Había callado durante la primera parte del viaje al planetario, optando por escuchar la radio, y esto había dado a Jody la oportunidad de manifestar su conciencia cósmica.
— Si la gente llegara a comprender lo insignificante que es la Tierra — decía—, si tan sólo entendiera que es apenas una mota de polvo en el universo, habría menos guerras y menos mezquindades, ¿no es verdad?
— No sé — repuso Ambrose, decidido a ser implacable—. Podría ocurrir todo lo contrario.
— ¿Qué quieres decir, querido?
— Si todos empezaran a pensar que la Tierra es insignificante, podrían decidir que nada de lo que hacen puede cambiar mucho las cosas y entonces dedicarse aún con más entusiasmo al saqueo y la rapiña.
— ¡Oh, Boyce! — rió Jody, incrédula—. ¡No lo dices en serio…!
— Claro que sí. A veces me preocupo y pienso si los espectáculos del planetario no estarán incitando a la raza humana a desatarse, en realidad.
— Qué disparate — Jody guardó silencio un instante para sopesar el humor de Ambrose, y así él pudo oír con más atención las noticias que la radio transmitía con claridad.
— …asegura que los fantasmas son seres reales que sólo pueden ser vistos con la ayuda de gafas de magniluct. La mina de diamantes está en Barandi, una de las pequeñas repúblicas africanas aún no admitidas en las Naciones Unidas. Reales o no, los fantasmas han causado…

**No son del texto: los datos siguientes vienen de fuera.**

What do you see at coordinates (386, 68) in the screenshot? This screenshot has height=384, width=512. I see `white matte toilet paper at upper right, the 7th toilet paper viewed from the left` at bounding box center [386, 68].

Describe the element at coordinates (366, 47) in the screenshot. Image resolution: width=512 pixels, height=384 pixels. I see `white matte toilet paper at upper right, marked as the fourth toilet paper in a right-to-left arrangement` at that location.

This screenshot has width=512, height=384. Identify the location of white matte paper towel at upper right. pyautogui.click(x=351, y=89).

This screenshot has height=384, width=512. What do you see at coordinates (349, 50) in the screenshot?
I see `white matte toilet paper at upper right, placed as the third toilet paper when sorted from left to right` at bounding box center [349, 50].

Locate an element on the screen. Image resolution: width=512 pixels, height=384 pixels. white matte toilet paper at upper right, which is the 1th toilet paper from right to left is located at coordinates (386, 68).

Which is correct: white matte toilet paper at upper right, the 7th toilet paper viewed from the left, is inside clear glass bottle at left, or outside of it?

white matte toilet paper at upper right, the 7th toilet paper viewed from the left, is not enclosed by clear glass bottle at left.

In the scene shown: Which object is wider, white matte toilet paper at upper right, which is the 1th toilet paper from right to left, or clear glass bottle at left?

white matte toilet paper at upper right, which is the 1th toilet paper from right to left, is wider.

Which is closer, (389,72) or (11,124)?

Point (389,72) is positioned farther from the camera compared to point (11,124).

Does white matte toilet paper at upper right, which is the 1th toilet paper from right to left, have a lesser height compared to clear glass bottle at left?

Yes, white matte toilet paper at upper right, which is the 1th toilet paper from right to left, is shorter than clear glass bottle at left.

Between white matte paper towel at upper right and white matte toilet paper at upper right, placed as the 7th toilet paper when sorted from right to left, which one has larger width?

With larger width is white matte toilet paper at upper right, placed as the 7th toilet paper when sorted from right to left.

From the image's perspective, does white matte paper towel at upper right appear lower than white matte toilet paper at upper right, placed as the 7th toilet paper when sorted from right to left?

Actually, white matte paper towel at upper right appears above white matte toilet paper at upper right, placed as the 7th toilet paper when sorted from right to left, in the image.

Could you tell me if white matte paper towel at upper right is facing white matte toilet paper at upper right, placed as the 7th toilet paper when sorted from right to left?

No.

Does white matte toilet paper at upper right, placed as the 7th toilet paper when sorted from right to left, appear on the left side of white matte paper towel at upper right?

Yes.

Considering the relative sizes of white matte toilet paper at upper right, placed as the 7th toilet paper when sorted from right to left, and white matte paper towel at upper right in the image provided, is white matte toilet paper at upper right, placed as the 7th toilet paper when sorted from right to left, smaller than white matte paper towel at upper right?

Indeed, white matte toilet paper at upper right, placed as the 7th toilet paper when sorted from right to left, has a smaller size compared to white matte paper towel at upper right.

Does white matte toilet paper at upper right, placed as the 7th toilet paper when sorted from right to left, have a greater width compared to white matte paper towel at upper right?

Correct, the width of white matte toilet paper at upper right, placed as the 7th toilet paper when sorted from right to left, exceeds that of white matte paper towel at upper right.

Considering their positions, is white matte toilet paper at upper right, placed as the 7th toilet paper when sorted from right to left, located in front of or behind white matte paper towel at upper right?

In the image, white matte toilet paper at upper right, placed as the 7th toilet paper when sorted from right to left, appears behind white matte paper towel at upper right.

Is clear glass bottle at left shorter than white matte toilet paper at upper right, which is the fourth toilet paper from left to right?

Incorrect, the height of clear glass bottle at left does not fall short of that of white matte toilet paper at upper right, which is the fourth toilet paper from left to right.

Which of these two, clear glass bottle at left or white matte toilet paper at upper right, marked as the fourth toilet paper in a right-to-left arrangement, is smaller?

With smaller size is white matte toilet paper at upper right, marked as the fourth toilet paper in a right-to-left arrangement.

— Te he oído decir docenas de veces que la única justificación real de la astronomía es…
— Déjame escuchar eso… — interrumpió Ambrose.
— …un corresponsal científico dice que el Planeta de Thornton, que pasó cerca de la Tierra en la primavera de 1993, es el otro único ejemplo conocido de…
— Eso es otra cosa… Tu madre dice que las conferencias que diste acerca del Planeta de Thornton eran las mejores.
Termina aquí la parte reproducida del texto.